Professor Martin Griffiths Jones: Professor of Agricultural Botany, Kings College, Durham University

By Dr Deric Charlton

Martin Griffith Jones was born in 1897 at Ruel Assif farm, Llanfihangel Geneu’r Glyn, Cardiganshire, Wales, where his parents had been tenant farmers for many generations.  There were 10 children in the family and all survived.

Four of Martin’s brothers became farmers, a sister married a farmer and Martin after attending Ardwyn Grammar School, and helping on his parents’ farm, he entered the University College of Wales in nearby Aberyswyth to study agriculture. 

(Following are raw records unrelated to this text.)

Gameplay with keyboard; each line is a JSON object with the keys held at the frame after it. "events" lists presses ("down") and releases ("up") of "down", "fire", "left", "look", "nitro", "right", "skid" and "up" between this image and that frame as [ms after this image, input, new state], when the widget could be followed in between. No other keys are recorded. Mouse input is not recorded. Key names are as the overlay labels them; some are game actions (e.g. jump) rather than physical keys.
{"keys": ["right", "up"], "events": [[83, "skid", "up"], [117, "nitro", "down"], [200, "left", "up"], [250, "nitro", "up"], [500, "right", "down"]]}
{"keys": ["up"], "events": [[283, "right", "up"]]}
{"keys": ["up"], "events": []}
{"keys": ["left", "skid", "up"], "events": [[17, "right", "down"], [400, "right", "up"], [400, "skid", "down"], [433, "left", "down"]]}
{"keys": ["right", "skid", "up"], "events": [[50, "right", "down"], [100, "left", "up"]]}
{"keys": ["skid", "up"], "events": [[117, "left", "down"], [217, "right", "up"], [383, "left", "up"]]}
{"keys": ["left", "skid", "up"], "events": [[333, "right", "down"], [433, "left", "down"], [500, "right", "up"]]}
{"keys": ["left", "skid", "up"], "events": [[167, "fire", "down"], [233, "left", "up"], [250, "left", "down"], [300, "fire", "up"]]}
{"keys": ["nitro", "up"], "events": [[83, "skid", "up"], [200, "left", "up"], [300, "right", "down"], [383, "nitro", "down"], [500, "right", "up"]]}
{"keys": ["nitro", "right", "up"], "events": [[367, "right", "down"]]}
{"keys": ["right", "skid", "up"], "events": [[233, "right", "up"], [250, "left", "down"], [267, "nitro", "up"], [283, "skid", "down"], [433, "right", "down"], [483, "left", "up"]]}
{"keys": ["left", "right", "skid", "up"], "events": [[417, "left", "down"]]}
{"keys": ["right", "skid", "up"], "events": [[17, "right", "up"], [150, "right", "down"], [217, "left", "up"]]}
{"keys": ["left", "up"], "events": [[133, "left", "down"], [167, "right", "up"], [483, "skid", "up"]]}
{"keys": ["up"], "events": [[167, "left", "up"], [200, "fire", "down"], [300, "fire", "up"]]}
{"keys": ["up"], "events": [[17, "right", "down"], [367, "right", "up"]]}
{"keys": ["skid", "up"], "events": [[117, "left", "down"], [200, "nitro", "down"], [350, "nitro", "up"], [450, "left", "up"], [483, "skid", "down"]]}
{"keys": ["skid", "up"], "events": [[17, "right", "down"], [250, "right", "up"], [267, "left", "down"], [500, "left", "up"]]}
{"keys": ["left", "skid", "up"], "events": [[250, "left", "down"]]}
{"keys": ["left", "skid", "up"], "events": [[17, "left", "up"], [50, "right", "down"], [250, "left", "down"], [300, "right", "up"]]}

He was followed in his career of pasture science by his younger brother by 8 years Iorwerth, who also became an agronomist at the Welsh Plant Breeding Station. 

After University Martin became one of the first research staff at Plas Goggerdan, where Sir George Stapledon had established the Welsh Plant Breeding Station. Ironically at first he mostly worked with oats, evaluating oat selections for growing in the harsh Welsh climate.

Martin Jones left the Welsh Plant Breeding Station to join I.C.I. in 1928 to work at Jealott’s Hill Research Station, Nitram, and then at ICI’s research farm in Berkshire.  In 1937 he was then appointed grassland adviser at the North of Scotland Agricultural College in Aberdeen, and remained there throughout the Second World War, applying his acquired pasture experience to the region’s farms.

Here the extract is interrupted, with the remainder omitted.